Unless you were prepared to lie to the bank and say you hadn't given it to anyone. Which would be insurance fraud... or to put it another way, theft.

Christ, I don't think that's regular teen behaviour (and into your twenties) to be honest!
HeartsAndClubs · 02/03/2021 12:28

A steady partner who up to that point I had no reason to think had a history of shop lifting/theft and my teenagers - who mostly work (often handling money) and are responsible; is hardly any and everybody. yes it is. And it is beyond stupid to do so.

If your bank account is defrauded you will have 0 protection because the terms are very specific, that only you can have access to your bank account.

if your teenagers fancy taking out an extra tenner they know that you’re lax enough with your finances that you’ll never notice.

How long have you been letting this man use your card? You say he’s your partner of a year, so I’m guessing you’ve been letting him use your card for the majority of that time? In which case you could have had no idea.

The reason scammers get away with fraud etc is because of people like you who care so little about their money that they’re prepared to allow all and sundry to have access to it.

duchesspodcast · 02/03/2021 12:30

Is it that you're picking up on a lack of regret, or sense that it was morally wrong? What's he like normally with personal responsibility/conscience?

I once stole something at about 17 and if I talked about it now (still wouldn't!) it would be with a sense of shame or at least acknowledgement that it was wrong.

I'd keep an eye on the way he acts ethically (I know that sounds pompous but if we're going to share our life with someone we want them to be honest and take responsibility)

MarshmallowAra · 02/03/2021 12:33

graduated to twoccing cars and ripping out the stereos.

Twoccing?

I thought a certain percentage might have shop lifted but not the majority.

OP posts:
Eckhart · 02/03/2021 12:34

I suppose the real question is: Do you trust him?

It's a yes or no question. If you don't know, it's 'no'.

I'm thinking that if the answer was 'yes', you wouldn't have posted.

MarshmallowAra · 02/03/2021 12:36

if your teenagers fancy taking out an extra tenner they know that you’re lax enough with your finances that you’ll never notice.

They gave no reason to do that without telling me - I would not say no without really good reason.
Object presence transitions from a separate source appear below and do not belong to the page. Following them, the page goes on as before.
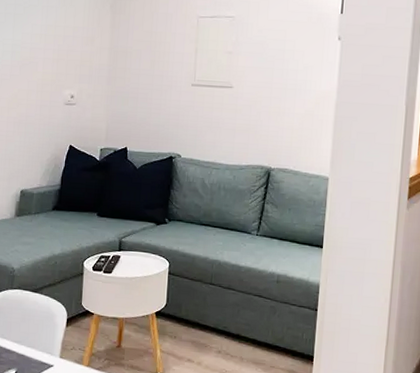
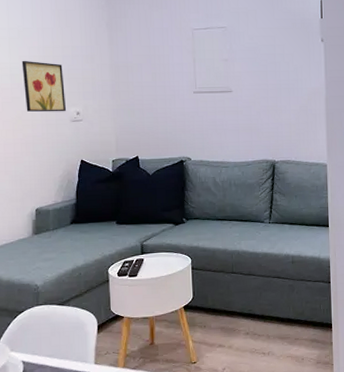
wall art: none [22,37,63,94] -> present [21,60,67,112]

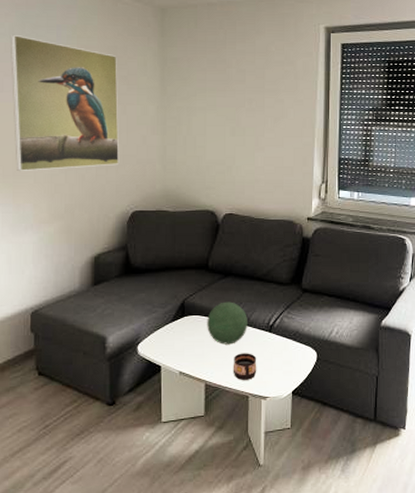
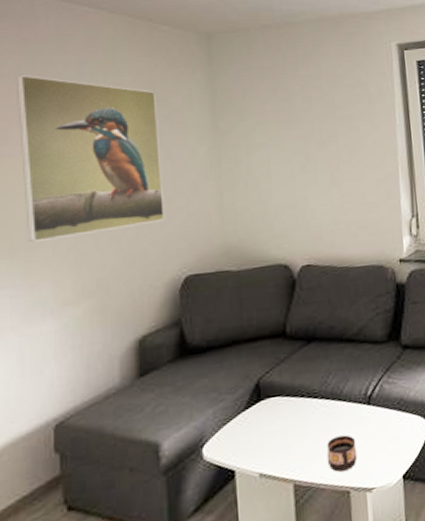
decorative orb: present [207,301,248,345] -> none [290,373,341,429]

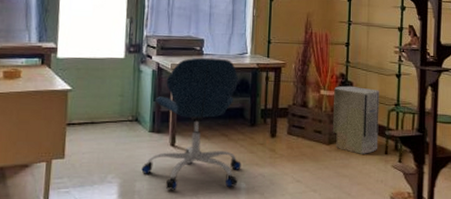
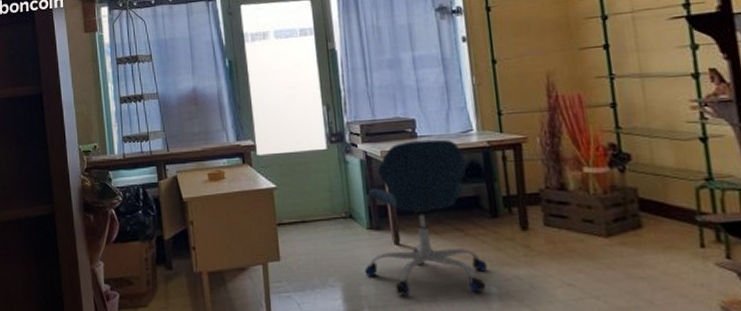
air purifier: present [332,85,380,154] -> none [603,158,687,249]

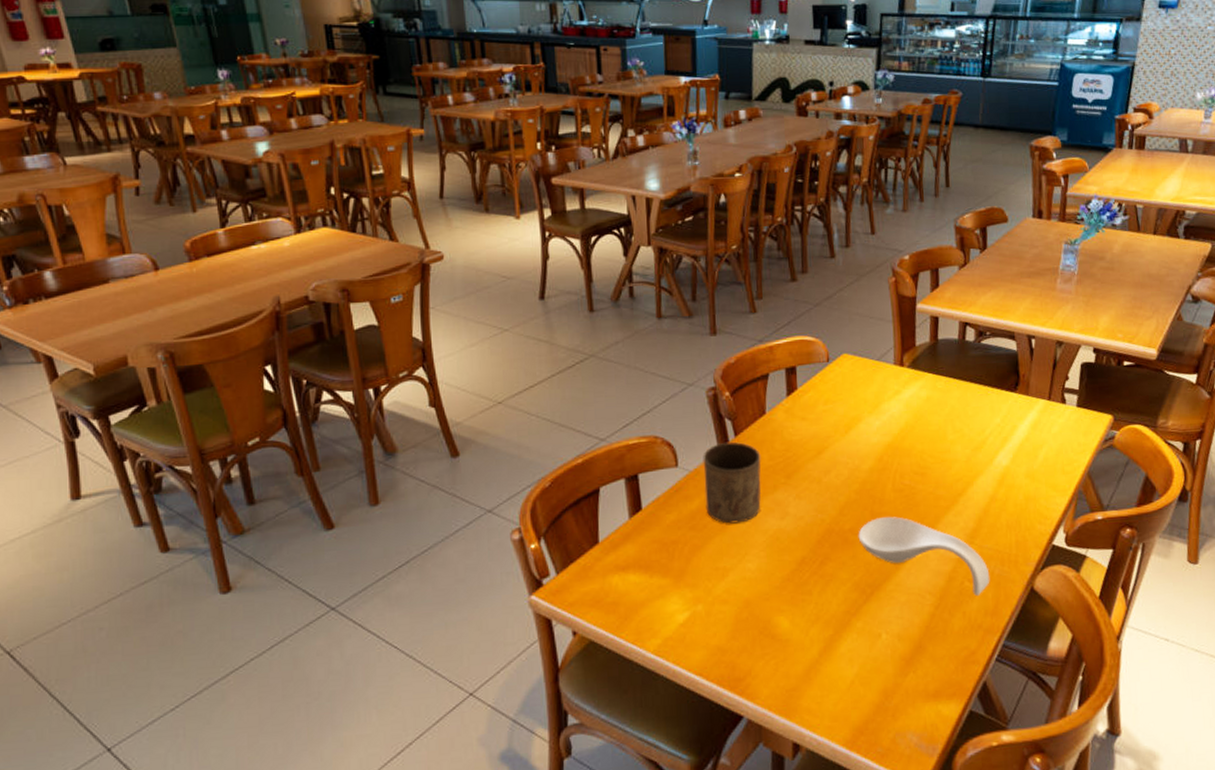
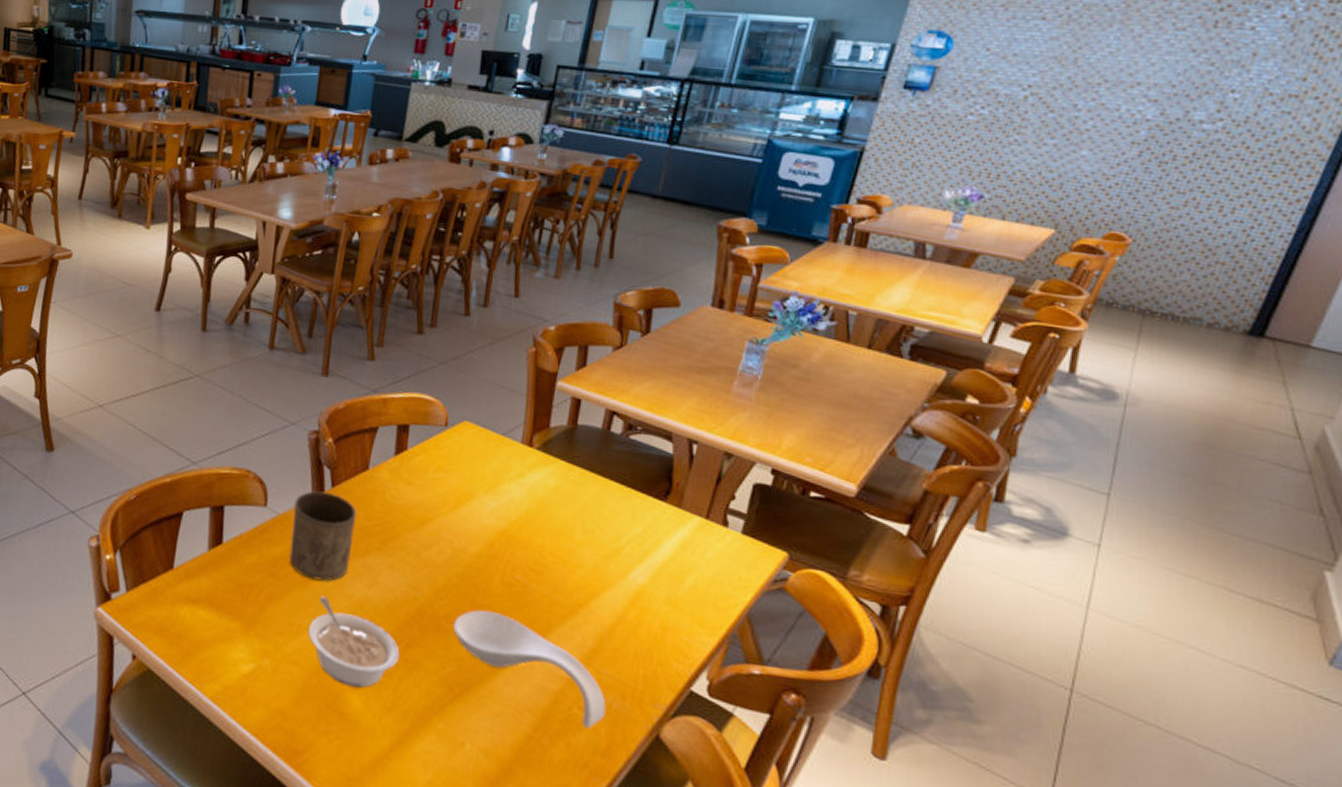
legume: none [733,536,816,610] -> present [308,596,400,688]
And they earn their own money too.

They buy stuff for the house - entertainment and tech stuff.

In regard to a newish partner, no I shouldn't have gotten him to use the card.

OP posts:
sergeilavrov · 02/03/2021 12:41

It feels like you’ve made your mind up about him, and if that’s the case, you owe this man the respect to be honest and not lead him on. I think - as do many MNers here - that you’re being over sensitive due to your past relationships and your retrospective bias is shaping your perception of him. But that won’t change your position.

My best friend shoplifted because he was bored in his late teens. It was a creative enterprise, not a financial one, while he also had angst about the tyranny of big business. He was competent/lucky enough not to be caught, and now is the PI doing cutting edge cancer research. I’d trust him with my life: he is very honest and he shared that story freely. I’d be horrified if someone took that one element of him and dismissed him on that basis, but I’d also know it’s their loss of being with a wonderful person. Think about what you felt for him, whether you trusted him, prior to his honesty with you. That may help you identify your own biases more systematically.

MarshmallowAra · 02/03/2021 12:42

Is it that you're picking up on a lack of regret, or sense that it was morally wrong?

I didnt pick up regret/remorse - more just how embarrassing & inconvenient it is to have to declare it and maybe talk about during job apps.

And I got the same vibe when we talked about past relationships and he talked about essentially cheating on an ex from when he was 25 (there was no sex bur there was sexual contact).

(I haven't cheated on anyone - though I have cheated with someone, so I'm not saying I've been perfect).